The debasement of language is, I would argue, akin to the process known as gaslighting, in which an attempt is made to question a person’s own, everyday perceptions, concerning the nature of events in everyday life.

The stretching out of shape of language, that I refer to, is equally as destructive, of the social fabric of the community, as the actual physical changes that we have witnessed in recent years.

Quality of communications

I was highly impressed with the fact that the Sept. 26, 2017 Guideline public meeting was superbly well organized.

We could clearly hear SvN staff presentations at the outset, with thanks to the effective use of a microphone.

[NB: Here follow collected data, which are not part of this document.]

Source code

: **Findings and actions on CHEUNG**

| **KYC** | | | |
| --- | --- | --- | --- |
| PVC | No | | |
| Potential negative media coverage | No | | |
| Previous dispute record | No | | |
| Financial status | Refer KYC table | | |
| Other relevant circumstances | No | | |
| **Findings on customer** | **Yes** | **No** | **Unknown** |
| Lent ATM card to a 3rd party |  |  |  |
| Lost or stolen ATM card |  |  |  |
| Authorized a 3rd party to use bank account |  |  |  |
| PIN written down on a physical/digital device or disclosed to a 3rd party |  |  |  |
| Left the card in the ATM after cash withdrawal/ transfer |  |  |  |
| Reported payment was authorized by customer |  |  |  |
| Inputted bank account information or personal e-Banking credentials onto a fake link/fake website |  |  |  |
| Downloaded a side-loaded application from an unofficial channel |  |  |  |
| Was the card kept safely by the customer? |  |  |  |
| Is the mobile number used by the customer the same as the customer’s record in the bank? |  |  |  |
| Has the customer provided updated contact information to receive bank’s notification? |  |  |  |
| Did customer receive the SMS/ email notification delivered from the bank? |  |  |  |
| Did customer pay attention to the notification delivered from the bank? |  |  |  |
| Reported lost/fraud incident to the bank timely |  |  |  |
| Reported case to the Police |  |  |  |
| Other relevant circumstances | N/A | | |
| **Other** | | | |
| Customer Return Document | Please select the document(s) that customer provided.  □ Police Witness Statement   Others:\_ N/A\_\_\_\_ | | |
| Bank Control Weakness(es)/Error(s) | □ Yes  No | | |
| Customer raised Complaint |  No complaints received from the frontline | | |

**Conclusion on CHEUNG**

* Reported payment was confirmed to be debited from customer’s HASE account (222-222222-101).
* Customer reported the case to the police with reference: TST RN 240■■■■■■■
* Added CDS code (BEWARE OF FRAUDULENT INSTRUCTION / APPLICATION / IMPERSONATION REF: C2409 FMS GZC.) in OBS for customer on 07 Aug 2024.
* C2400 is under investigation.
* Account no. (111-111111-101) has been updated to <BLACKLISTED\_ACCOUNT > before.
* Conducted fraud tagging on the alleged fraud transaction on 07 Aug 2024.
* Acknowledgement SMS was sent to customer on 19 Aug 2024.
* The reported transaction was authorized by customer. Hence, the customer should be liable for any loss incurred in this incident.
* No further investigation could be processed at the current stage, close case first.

The participants, representing a wide range of stockholders, also had plenty of time to discuss the August 2017 Guidelines draft, after which a spokesperson from each table briefly outlined, what people at her or his respective table had contributed, by way of comments.

I would like to conclude my comments by referring to a review of a Film Series Premiere that I attended on Oct. 4, 2017 at Humber College:

Well-received, well-attended Mental Health Film Series Premiere at Humber College Lakeshore

I mention this film series because I sincerely believe that a similar format, to the series I have reviewed, would work well as a way to use social media to reach a wide public with the final version of the Long Branch Guidelines.

That is, a series of 10-minute films about the Guidelines, bookended by a similar format (as in the above-noted series) for the introduction and closing segment, of each film, would in my view work really well.

In that context, posting of such a series on YouTube would, I believe, be a great way to proceed, as has been the case with the film series that I have mentioned:

Keys to Our Past: Mental Health Film Series now available on YouTube

The above-noted series has high production values, yet appears to me to have been put together without an enormous budget.

In this production, four highly knowledgeable people, from four separate institutions, spent eight hours discussing the content, of their project.

They then proceeded with the filming, and concluded with first-rate, highly capable editing of the content.

In the event there may be interest, in speaking with the production team – in the event, that is, that there is interest in launching a similar public education / public engagement Guidelines project – a good person to contact is Jennifer Bazar, Ph.D., curator at the Lakeshore Grounds Interpretive Centre at Humber College, in New Toronto just east of Long Branch.